Flashball porté par un policier en civil
Flashball porté par un policier en civil © Maxppp / Pierre Robert

C'était il y a cinq ans tout juste, le 25 juin 2013 à Villemomble (Seine Saint-Denis) : un équipage de policiers motards tente d'interpeller deux jeunes sans casques, adeptes des rodéos dans la cité voisine de la Sablière à Bondy. Mais le contrôle se passe mal. Une vingtaine de jeunes débarquent, avant de déguerpir à l'arrivée de la brigade anti-criminalité.

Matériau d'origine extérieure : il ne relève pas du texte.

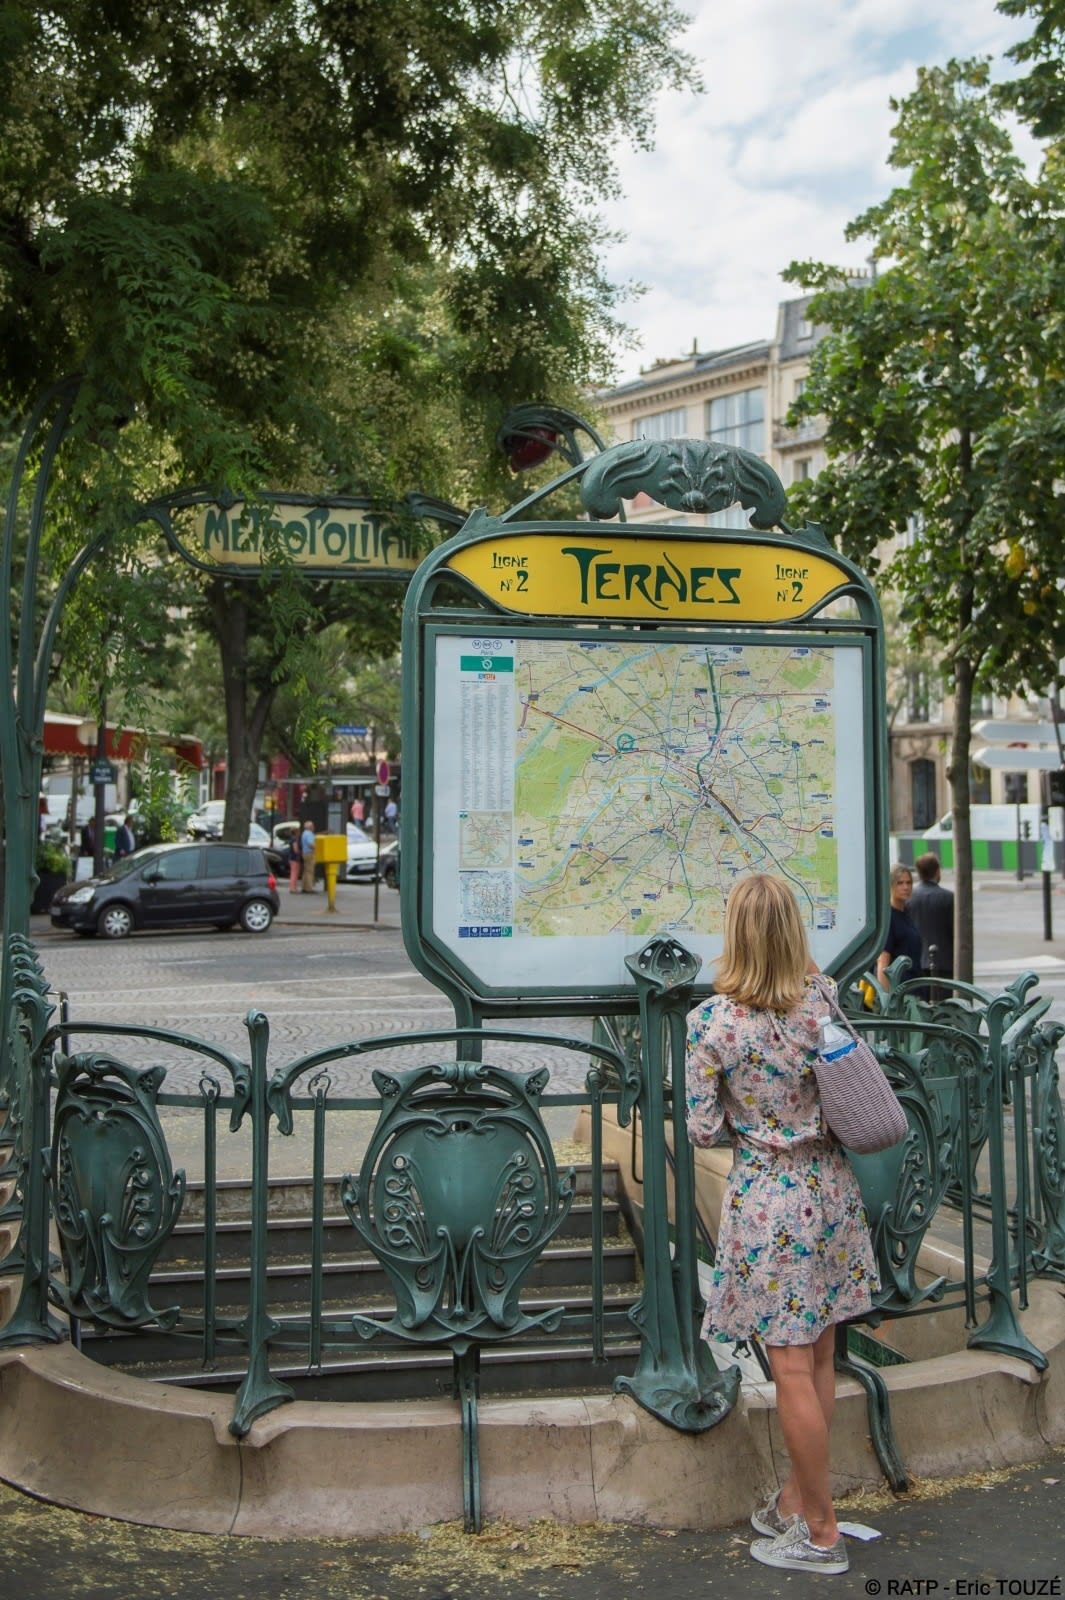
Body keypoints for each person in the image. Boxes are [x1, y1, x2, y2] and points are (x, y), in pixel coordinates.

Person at [686, 874, 878, 1576]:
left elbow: (704, 1128)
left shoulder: (711, 1024)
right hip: (830, 1191)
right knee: (820, 1355)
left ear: (733, 934)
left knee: (789, 1366)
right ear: (793, 932)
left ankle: (819, 1532)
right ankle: (798, 1500)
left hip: (769, 1202)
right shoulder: (820, 1002)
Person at [908, 852, 954, 988]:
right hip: (944, 962)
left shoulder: (909, 898)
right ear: (937, 871)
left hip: (916, 963)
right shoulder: (948, 897)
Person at [876, 862, 922, 988]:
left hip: (913, 987)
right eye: (900, 883)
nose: (906, 887)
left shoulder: (906, 912)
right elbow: (883, 960)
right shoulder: (889, 916)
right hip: (898, 992)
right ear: (890, 885)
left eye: (909, 883)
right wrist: (887, 999)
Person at [299, 819, 316, 893]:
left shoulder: (304, 833)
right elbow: (310, 844)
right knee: (310, 871)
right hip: (309, 853)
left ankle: (304, 886)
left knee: (305, 871)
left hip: (304, 853)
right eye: (312, 826)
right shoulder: (309, 834)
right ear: (310, 827)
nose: (313, 827)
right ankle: (309, 888)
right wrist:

C'est là qu'un voisin commence à filmer. Sur les images, qui ont mis à mal la première version des policiers, on voit un petit groupe de jeunes qui traverse le porche d'un immeuble, puis une autre silhouette qui, elle, marche tranquillement. Dix secondes plus tard, les policiers de la BAC arrivent et tombent sur le jeune homme, qui s'agite, proteste... Un policier motard arrive, et crie que ce n'est pas lui qui est  recherché.

Sauf que ça ne s'arrête pas là : un policier balance au jeune homme un uppercut, avec sa gazeuse lacrymogène. Un coup qui le laisse immédiatement KO. Son frère arrive, on imagine sans peine devant les images (qui ne comportent pas de son) qu'il les insulte, avant de porter un premier coup.

Une suite d'erreurs aux conséquences dramatiques

À nouveau, d'autres personnes rappliquent, débordant les policiers. Ces derniers ne sont toutefois pas encerclés, et on ne voit aucune arme chez les jeunes. Un premier policier tire alors avec son flashball. Dans ses premières déclarations, il assure avoir respecté la distance règlementaire de 10 mètres : mais en fait, il n'est qu'à 5 mètres de ses adversaires.

Son collègue, lui, finit par jeter une grenade, mais pas en la faisant rouler : il la lance en l'air, avant qu'elle n'explose. Un impact frappe alors en pleine figure Fatouma Kebe, la mère des deux jeunes, descendue de son appartement pour savoir ce qui se passait. Elle est grièvement blessée, et perdra un œil.

Ses deux fils ont été poursuivis pour outrage et rébellion, mais c'est justement la vidéo de la scène qui a permis d'invalider toutes les premières déclarations des policiers. Au final, le juge d'instruction a renvoyé tout le monde, flics et jeunes, devant la même cour d'assises, à Bobigny. Le procès doit durer neuf jours.